Il est possible de retrouver dans l’eau potable des substances interdites depuis des décennies. Boire de l’eau du robinet permet pourtant d’éviter de consommer des bouteilles d’eau en plastique. N’ayant aucun intérêt pour la santé ni quant à l’augmentation des factures d’eau, le Rassemblement national, par ses votes à l’Assemblée nationale, confirme qu’il est un parti anti-écologique.
Des pesticides éternels pourtant interdits présents dans l’eau du robinet
Les PFAS sont des substances chimiques ayant un caractère très persistant dans l’environnement et leur utilisation entraîne une pollution de tous les milieux : l’air, les sols et l’eau. Ils sont réglementés par la Convention internationale de Stockholm depuis 2001 ainsi qu’en droit européen par le règlement 1907/2006 et s’agissant de l’eau, par la directive 2020/2184, transposée en droit français, relative à la qualité des eaux destinées à la consommation humaine.

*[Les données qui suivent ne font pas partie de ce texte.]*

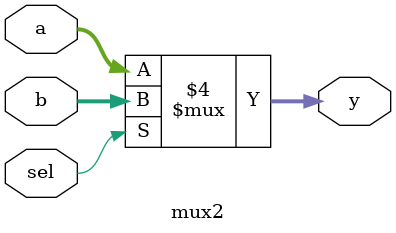
<source format=v>
module mux2(	
	input wire [3:0] a, 
	input wire [3:0] b,
	input wire sel, 
	output reg [3:0] y
);

	always@(a,b,sel)begin
		if(sel==1)begin 
			y = b; 
		end 
		else begin 
			y = a; 
		end 
	end
endmodule 
</source>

D’après le rapport de trois inspections générales, « la préservation de la qualité des ressources en eau est en échec pour ce qui concerne les pesticides […] ». S’agissant des PFAS, en cas de non-conformité, l’ARS alerte sur sa protection et sa distribution. Mais le traitement de celles qui sont contaminées est en grande partie payé par les consommateurs (Rapport du Ministère de la Santé, 2025). Les votes du RN à l’Assemblée nationale s’agissant de l’H2O illustrent l’absence totale de considération écologique et a dès lors des conséquences sur la santé.

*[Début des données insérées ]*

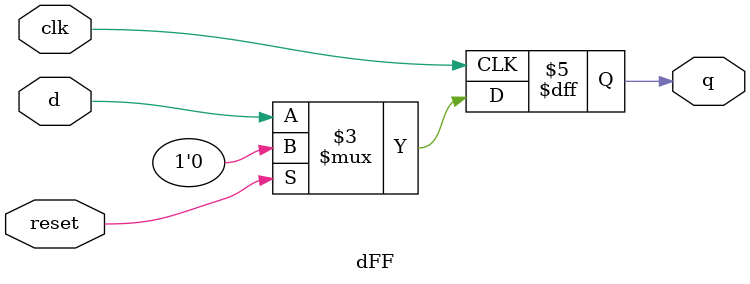
<source format=sv>
`timescale 1ns/10ps

module dFF (q, d, reset, clk);

	output logic q;
	input logic d, reset, clk;
	always_ff @(posedge clk) begin
		if (reset)
			q <= 0; // On reset, set to 0
		else
			q <= d;
	end

endmodule

</source>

La solution : les captages d’eau
Autour de chaque captage doit être mise en place une aire destinée à le protéger contre les pollutions. Avec les captages, il est interdit de procéder à des épandages de pesticides de synthèse sur la zone où l’eau ruisselle. Il s’agit donc d’une solution préventive pour améliorer la qualité des ressources en H2O. 1100 captages sont considérés comme prioritaires pour l’interdiction sur ces zones des PFAS.
Une solution évidemment écologique mais aussi plus économique
Les factures liées à ce liquide indispensable à notre vie ont augmenté de 16 % depuis 2023 (UFC-Que-choisir). L’augmentation des factures s’explique par la hausse des coûts de dépollution liés aux pesticides et la prévention des pollutions coûte 3 fois moins cher que les coûts de dépollution liés aux PFAS. Agir en amont en supprimant les pollutions pour protéger les captages d’eau est économique car cela permet de ne pas avoir à investir dans des usines de traitement qui sont de plus en plus coûteuses.

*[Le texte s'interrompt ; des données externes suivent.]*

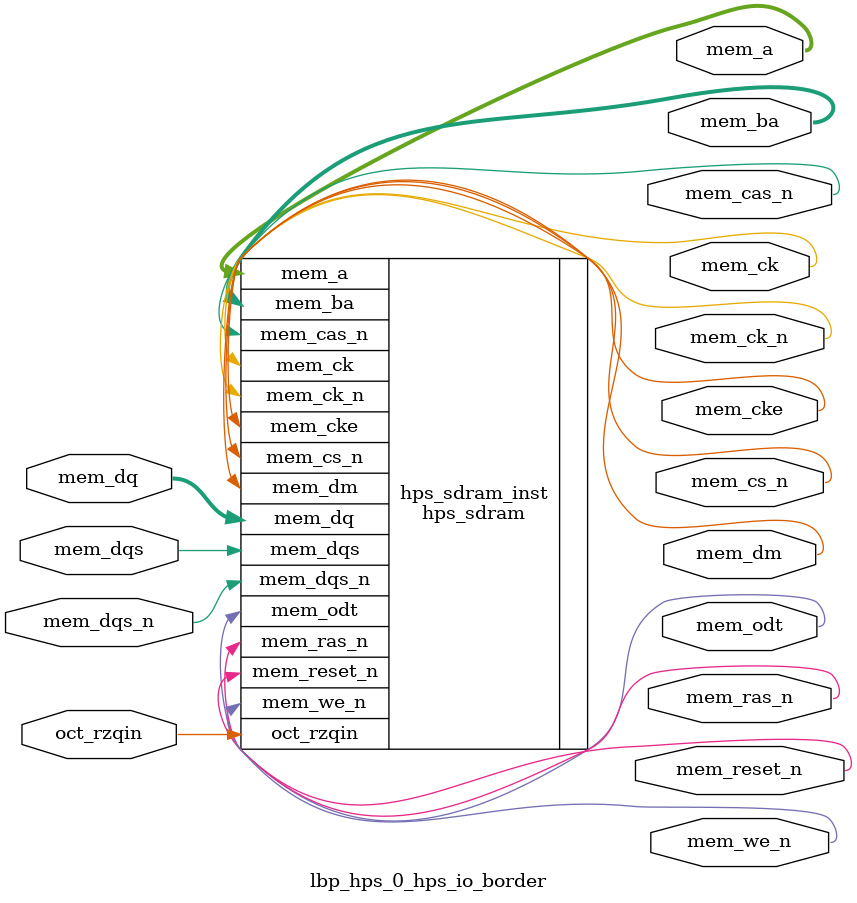
<source format=sv>


module lbp_hps_0_hps_io_border(
// memory
  output wire [13 - 1 : 0 ] mem_a
 ,output wire [3 - 1 : 0 ] mem_ba
 ,output wire [1 - 1 : 0 ] mem_ck
 ,output wire [1 - 1 : 0 ] mem_ck_n
 ,output wire [1 - 1 : 0 ] mem_cke
 ,output wire [1 - 1 : 0 ] mem_cs_n
 ,output wire [1 - 1 : 0 ] mem_ras_n
 ,output wire [1 - 1 : 0 ] mem_cas_n
 ,output wire [1 - 1 : 0 ] mem_we_n
 ,output wire [1 - 1 : 0 ] mem_reset_n
 ,inout wire [8 - 1 : 0 ] mem_dq
 ,inout wire [1 - 1 : 0 ] mem_dqs
 ,inout wire [1 - 1 : 0 ] mem_dqs_n
 ,output wire [1 - 1 : 0 ] mem_odt
 ,output wire [1 - 1 : 0 ] mem_dm
 ,input wire [1 - 1 : 0 ] oct_rzqin
);


hps_sdram hps_sdram_inst(
 .mem_dq({
    mem_dq[7:0] // 7:0
  })
,.mem_odt({
    mem_odt[0:0] // 0:0
  })
,.mem_ras_n({
    mem_ras_n[0:0] // 0:0
  })
,.mem_dqs_n({
    mem_dqs_n[0:0] // 0:0
  })
,.mem_dqs({
    mem_dqs[0:0] // 0:0
  })
,.mem_dm({
    mem_dm[0:0] // 0:0
  })
,.mem_we_n({
    mem_we_n[0:0] // 0:0
  })
,.mem_cas_n({
    mem_cas_n[0:0] // 0:0
  })
,.mem_ba({
    mem_ba[2:0] // 2:0
  })
,.mem_a({
    mem_a[12:0] // 12:0
  })
,.mem_cs_n({
    mem_cs_n[0:0] // 0:0
  })
,.mem_ck({
    mem_ck[0:0] // 0:0
  })
,.mem_cke({
    mem_cke[0:0] // 0:0
  })
,.oct_rzqin({
    oct_rzqin[0:0] // 0:0
  })
,.mem_reset_n({
    mem_reset_n[0:0] // 0:0
  })
,.mem_ck_n({
    mem_ck_n[0:0] // 0:0
  })
);

endmodule


</source>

Ainsi, le coût du traitement de l’eau contaminée par les PFAS est estimé entre 750 millions et 1,3 milliard d’euros. Et pourtant, les députés RN s’opposent à la protection des ces captages. Leurs votes contre les mesures écologiques ont donc une incidence sur les factures. La défense de l’environnement et de ses impacts sur la santé humaine n’est définitivement pas une préoccupation du groupe parlementaire RN à l’Assemblée nationale.
Pour aller plus loin : Choc : vos factures d’eau vont exploser de 50 % d’ici à 2030
Les autres votes anti-écologiques du RN
À plusieurs reprises, les députés RN ont voté contre la protection du vivant. Le groupe s’est opposé à une loi proposant une option végétarienne dans les restaurants de restauration collective. Le RN s’est prononcé contre un moratoire portant sur l’exploitation minière des fonds marins ou encore contre l’accélération de la production d’énergies renouvelables. Ami des milliardaires, opposé à la justice climatique, c’est sans surprise que le groupe RN avait voté contre un amendement après l’article premier de la proposition de loi visant les vols en jets privés.
Il a voté contre le Fonds social pour le climat et l’accompagnement des ménages les plus précaires à la bifurcation écologique. Mais aussi contre une proposition de loi visant à limiter la diffusion des polluants éternels ou une proposition de loi visant à soutenir financièrement les filières agricoles bio. Enfin, le RN est le seul groupe à avoir voté contre un amendement qui devait inscrire un objectif chiffré de surfaces agricoles biologiques (3). Sans oublier, l’opposition farouche du RN à toute mesure de blocage des prix de l’énergie, dont des carburants. Un refus motivé par la volonté de protéger les intérêts des multinationales ,Total en tête.
A contrario de sa détérioration et de l’augmentation des factures, le groupe parlementaire insoumis se bat depuis des années pour en finir avec les pesticides et pour la qualité de l’eau potable, ainsi que pour la gratuité des premiers mètres cubes nécessaires à la vie quotidienne.